| Records provided |
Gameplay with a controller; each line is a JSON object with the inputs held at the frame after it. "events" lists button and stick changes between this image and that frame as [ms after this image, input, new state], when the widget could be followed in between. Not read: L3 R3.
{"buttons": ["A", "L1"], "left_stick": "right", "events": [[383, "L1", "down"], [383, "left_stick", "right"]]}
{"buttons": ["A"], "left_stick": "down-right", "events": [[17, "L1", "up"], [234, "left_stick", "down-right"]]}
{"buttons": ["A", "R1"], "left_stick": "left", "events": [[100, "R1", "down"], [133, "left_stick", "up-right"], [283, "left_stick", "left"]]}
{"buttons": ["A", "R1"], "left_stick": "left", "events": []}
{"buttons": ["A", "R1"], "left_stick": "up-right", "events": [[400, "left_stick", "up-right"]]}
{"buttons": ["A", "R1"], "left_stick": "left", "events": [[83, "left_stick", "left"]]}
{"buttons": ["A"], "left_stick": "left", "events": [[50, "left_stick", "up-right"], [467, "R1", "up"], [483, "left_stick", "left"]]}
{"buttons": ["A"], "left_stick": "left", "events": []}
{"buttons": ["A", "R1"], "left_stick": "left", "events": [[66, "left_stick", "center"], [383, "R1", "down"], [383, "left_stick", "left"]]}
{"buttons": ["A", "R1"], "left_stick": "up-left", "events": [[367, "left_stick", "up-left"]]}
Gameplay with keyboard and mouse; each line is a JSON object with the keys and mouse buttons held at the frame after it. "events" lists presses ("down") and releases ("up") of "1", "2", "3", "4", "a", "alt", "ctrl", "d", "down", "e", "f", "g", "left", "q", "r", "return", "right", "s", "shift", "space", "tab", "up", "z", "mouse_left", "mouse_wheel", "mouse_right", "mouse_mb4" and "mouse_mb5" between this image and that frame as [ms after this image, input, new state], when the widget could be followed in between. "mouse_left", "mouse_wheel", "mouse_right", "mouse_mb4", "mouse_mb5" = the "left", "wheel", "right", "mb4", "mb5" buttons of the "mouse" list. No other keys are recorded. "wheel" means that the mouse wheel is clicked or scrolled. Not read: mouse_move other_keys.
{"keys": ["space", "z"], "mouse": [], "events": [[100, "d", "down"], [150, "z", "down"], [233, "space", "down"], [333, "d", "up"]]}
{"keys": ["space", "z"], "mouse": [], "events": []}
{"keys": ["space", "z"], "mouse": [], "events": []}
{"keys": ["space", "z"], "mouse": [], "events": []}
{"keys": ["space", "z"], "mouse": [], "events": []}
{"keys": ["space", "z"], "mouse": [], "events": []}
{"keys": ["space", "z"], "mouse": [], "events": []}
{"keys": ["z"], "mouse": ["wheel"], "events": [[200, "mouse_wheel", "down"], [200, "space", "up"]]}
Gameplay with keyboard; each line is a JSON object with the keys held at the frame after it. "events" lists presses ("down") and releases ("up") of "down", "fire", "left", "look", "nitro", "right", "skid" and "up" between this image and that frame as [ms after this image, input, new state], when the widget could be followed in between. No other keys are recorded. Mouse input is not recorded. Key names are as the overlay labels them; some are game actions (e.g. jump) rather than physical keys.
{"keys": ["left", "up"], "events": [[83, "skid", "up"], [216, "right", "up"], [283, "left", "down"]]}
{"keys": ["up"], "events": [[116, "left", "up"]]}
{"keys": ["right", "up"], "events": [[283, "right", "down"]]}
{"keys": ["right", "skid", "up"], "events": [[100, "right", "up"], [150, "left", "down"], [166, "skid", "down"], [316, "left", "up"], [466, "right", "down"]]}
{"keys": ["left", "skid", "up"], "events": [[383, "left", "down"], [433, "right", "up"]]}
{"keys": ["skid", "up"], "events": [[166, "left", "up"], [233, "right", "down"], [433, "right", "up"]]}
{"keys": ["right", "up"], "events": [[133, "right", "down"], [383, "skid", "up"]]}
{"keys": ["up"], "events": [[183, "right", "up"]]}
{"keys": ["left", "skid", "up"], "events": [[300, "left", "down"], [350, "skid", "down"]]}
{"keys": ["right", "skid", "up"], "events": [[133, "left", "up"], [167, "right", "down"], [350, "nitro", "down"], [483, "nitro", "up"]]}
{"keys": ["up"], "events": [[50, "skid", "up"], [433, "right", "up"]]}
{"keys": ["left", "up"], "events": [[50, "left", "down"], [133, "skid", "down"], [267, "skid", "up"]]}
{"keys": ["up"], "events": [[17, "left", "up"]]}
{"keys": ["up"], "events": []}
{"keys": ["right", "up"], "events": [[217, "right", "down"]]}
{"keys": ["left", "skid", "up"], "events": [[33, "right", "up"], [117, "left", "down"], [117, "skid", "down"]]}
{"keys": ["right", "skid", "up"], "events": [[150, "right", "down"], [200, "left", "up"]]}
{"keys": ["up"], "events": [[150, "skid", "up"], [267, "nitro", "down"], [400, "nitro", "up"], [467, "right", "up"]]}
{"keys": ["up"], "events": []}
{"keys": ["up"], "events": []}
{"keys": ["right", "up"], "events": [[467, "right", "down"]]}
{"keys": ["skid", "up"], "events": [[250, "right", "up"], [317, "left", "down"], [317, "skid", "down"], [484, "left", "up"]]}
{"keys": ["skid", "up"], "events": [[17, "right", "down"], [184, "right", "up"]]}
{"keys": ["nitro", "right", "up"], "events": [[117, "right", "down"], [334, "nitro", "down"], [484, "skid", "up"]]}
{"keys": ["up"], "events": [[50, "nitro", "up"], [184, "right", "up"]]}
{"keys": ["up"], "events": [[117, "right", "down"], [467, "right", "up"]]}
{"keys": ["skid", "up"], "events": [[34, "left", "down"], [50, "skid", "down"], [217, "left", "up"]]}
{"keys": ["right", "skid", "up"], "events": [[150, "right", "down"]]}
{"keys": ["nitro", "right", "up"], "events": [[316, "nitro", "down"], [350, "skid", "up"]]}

| What the task asks |
Using the data above, reproduce every line exactly.

| Answer for the task |
Gameplay with a controller; each line is a JSON object with the inputs held at the frame after it. "events" lists button and stick changes between this image and that frame as [ms after this image, input, new state], when the widget could be followed in between. Not read: L3 R3.
{"buttons": ["A", "L1"], "left_stick": "right", "events": [[383, "L1", "down"], [383, "left_stick", "right"]]}
{"buttons": ["A"], "left_stick": "down-right", "events": [[17, "L1", "up"], [234, "left_stick", "down-right"]]}
{"buttons": ["A", "R1"], "left_stick": "left", "events": [[100, "R1", "down"], [133, "left_stick", "up-right"], [283, "left_stick", "left"]]}
{"buttons": ["A", "R1"], "left_stick": "left", "events": []}
{"buttons": ["A", "R1"], "left_stick": "up-right", "events": [[400, "left_stick", "up-right"]]}
{"buttons": ["A", "R1"], "left_stick": "left", "events": [[83, "left_stick", "left"]]}
{"buttons": ["A"], "left_stick": "left", "events": [[50, "left_stick", "up-right"], [467, "R1", "up"], [483, "left_stick", "left"]]}
{"buttons": ["A"], "left_stick": "left", "events": []}
{"buttons": ["A", "R1"], "left_stick": "left", "events": [[66, "left_stick", "center"], [383, "R1", "down"], [383, "left_stick", "left"]]}
{"buttons": ["A", "R1"], "left_stick": "up-left", "events": [[367, "left_stick", "up-left"]]}
Gameplay with keyboard and mouse; each line is a JSON object with the keys and mouse buttons held at the frame after it. "events" lists presses ("down") and releases ("up") of "1", "2", "3", "4", "a", "alt", "ctrl", "d", "down", "e", "f", "g", "left", "q", "r", "return", "right", "s", "shift", "space", "tab", "up", "z", "mouse_left", "mouse_wheel", "mouse_right", "mouse_mb4" and "mouse_mb5" between this image and that frame as [ms after this image, input, new state], when the widget could be followed in between. "mouse_left", "mouse_wheel", "mouse_right", "mouse_mb4", "mouse_mb5" = the "left", "wheel", "right", "mb4", "mb5" buttons of the "mouse" list. No other keys are recorded. "wheel" means that the mouse wheel is clicked or scrolled. Not read: mouse_move other_keys.
{"keys": ["space", "z"], "mouse": [], "events": [[100, "d", "down"], [150, "z", "down"], [233, "space", "down"], [333, "d", "up"]]}
{"keys": ["space", "z"], "mouse": [], "events": []}
{"keys": ["space", "z"], "mouse": [], "events": []}
{"keys": ["space", "z"], "mouse": [], "events": []}
{"keys": ["space", "z"], "mouse": [], "events": []}
{"keys": ["space", "z"], "mouse": [], "events": []}
{"keys": ["space", "z"], "mouse": [], "events": []}
{"keys": ["z"], "mouse": ["wheel"], "events": [[200, "mouse_wheel", "down"], [200, "space", "up"]]}
Gameplay with keyboard; each line is a JSON object with the keys held at the frame after it. "events" lists presses ("down") and releases ("up") of "down", "fire", "left", "look", "nitro", "right", "skid" and "up" between this image and that frame as [ms after this image, input, new state], when the widget could be followed in between. No other keys are recorded. Mouse input is not recorded. Key names are as the overlay labels them; some are game actions (e.g. jump) rather than physical keys.
{"keys": ["left", "up"], "events": [[83, "skid", "up"], [216, "right", "up"], [283, "left", "down"]]}
{"keys": ["up"], "events": [[116, "left", "up"]]}
{"keys": ["right", "up"], "events": [[283, "right", "down"]]}
{"keys": ["right", "skid", "up"], "events": [[100, "right", "up"], [150, "left", "down"], [166, "skid", "down"], [316, "left", "up"], [466, "right", "down"]]}
{"keys": ["left", "skid", "up"], "events": [[383, "left", "down"], [433, "right", "up"]]}
{"keys": ["skid", "up"], "events": [[166, "left", "up"], [233, "right", "down"], [433, "right", "up"]]}
{"keys": ["right", "up"], "events": [[133, "right", "down"], [383, "skid", "up"]]}
{"keys": ["up"], "events": [[183, "right", "up"]]}
{"keys": ["left", "skid", "up"], "events": [[300, "left", "down"], [350, "skid", "down"]]}
{"keys": ["right", "skid", "up"], "events": [[133, "left", "up"], [167, "right", "down"], [350, "nitro", "down"], [483, "nitro", "up"]]}
{"keys": ["up"], "events": [[50, "skid", "up"], [433, "right", "up"]]}
{"keys": ["left", "up"], "events": [[50, "left", "down"], [133, "skid", "down"], [267, "skid", "up"]]}
{"keys": ["up"], "events": [[17, "left", "up"]]}
{"keys": ["up"], "events": []}
{"keys": ["right", "up"], "events": [[217, "right", "down"]]}
{"keys": ["left", "skid", "up"], "events": [[33, "right", "up"], [117, "left", "down"], [117, "skid", "down"]]}
{"keys": ["right", "skid", "up"], "events": [[150, "right", "down"], [200, "left", "up"]]}
{"keys": ["up"], "events": [[150, "skid", "up"], [267, "nitro", "down"], [400, "nitro", "up"], [467, "right", "up"]]}
{"keys": ["up"], "events": []}
{"keys": ["up"], "events": []}
{"keys": ["right", "up"], "events": [[467, "right", "down"]]}
{"keys": ["skid", "up"], "events": [[250, "right", "up"], [317, "left", "down"], [317, "skid", "down"], [484, "left", "up"]]}
{"keys": ["skid", "up"], "events": [[17, "right", "down"], [184, "right", "up"]]}
{"keys": ["nitro", "right", "up"], "events": [[117, "right", "down"], [334, "nitro", "down"], [484, "skid", "up"]]}
{"keys": ["up"], "events": [[50, "nitro", "up"], [184, "right", "up"]]}
{"keys": ["up"], "events": [[117, "right", "down"], [467, "right", "up"]]}
{"keys": ["skid", "up"], "events": [[34, "left", "down"], [50, "skid", "down"], [217, "left", "up"]]}
{"keys": ["right", "skid", "up"], "events": [[150, "right", "down"]]}
{"keys": ["nitro", "right", "up"], "events": [[316, "nitro", "down"], [350, "skid", "up"]]}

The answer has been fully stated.